[Start of section]

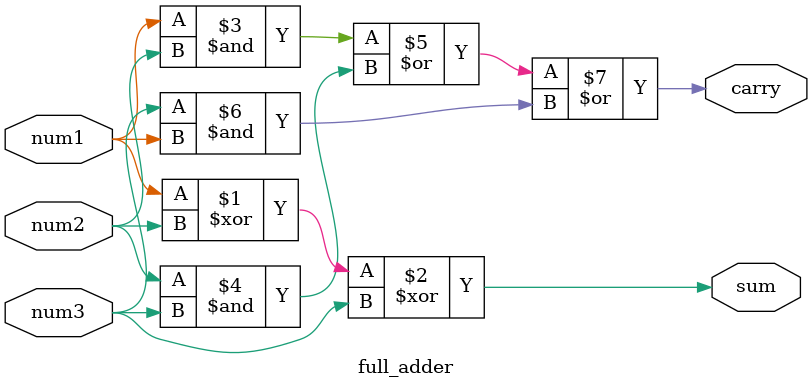
<source format=v>
module full_adder ( num1, num2, num3, sum, carry );

output sum ;
output carry ;

input num1 ;
input num2 ;
input num3 ;
   
assign sum = num1 ^ num2 ^ num3;   
assign carry = (num1&num2) | (num2&num3) | (num3&num1);

endmodule
</source>
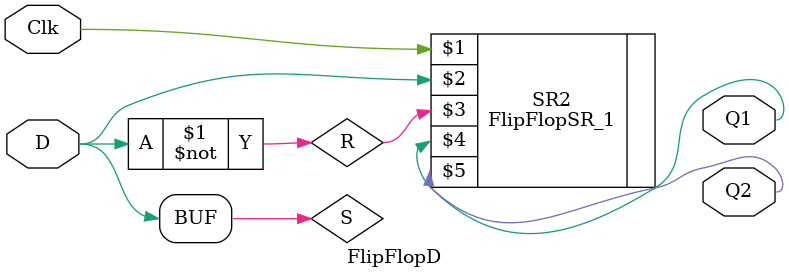
<source format=v>
module part2(SW,LEDG);

	input [9:0] SW;
	output [9:0] LEDG;
	
	
	
	FlipFlopD D1(SW[1],SW[0],LEDG[0],LEDG[1]);
	
endmodule	

module FlipFlopD(Clk,D,Q1,Q2);
	input Clk,D;
	output Q1,Q2;
	
	wire S,R;
	
	assign S = D;
	assign R = ~D;
	
	FlipFlopSR_1 SR2(Clk,S,R,Q1,Q2);
	
endmodule	
</source>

[End of section]

Each entry must be retyped word for word, with every image omitted.

## OUTPUT OF THE TASK
<source format=v>
module full_adder ( num1, num2, num3, sum, carry );

output sum ;
output carry ;

input num1 ;
input num2 ;
input num3 ;
   
assign sum = num1 ^ num2 ^ num3;   
assign carry = (num1&num2) | (num2&num3) | (num3&num1);

endmodule
</source>
<source format=v>
module part2(SW,LEDG);

	input [9:0] SW;
	output [9:0] LEDG;
	
	
	
	FlipFlopD D1(SW[1],SW[0],LEDG[0],LEDG[1]);
	
endmodule	

module FlipFlopD(Clk,D,Q1,Q2);
	input Clk,D;
	output Q1,Q2;
	
	wire S,R;
	
	assign S = D;
	assign R = ~D;
	
	FlipFlopSR_1 SR2(Clk,S,R,Q1,Q2);
	
endmodule	
</source>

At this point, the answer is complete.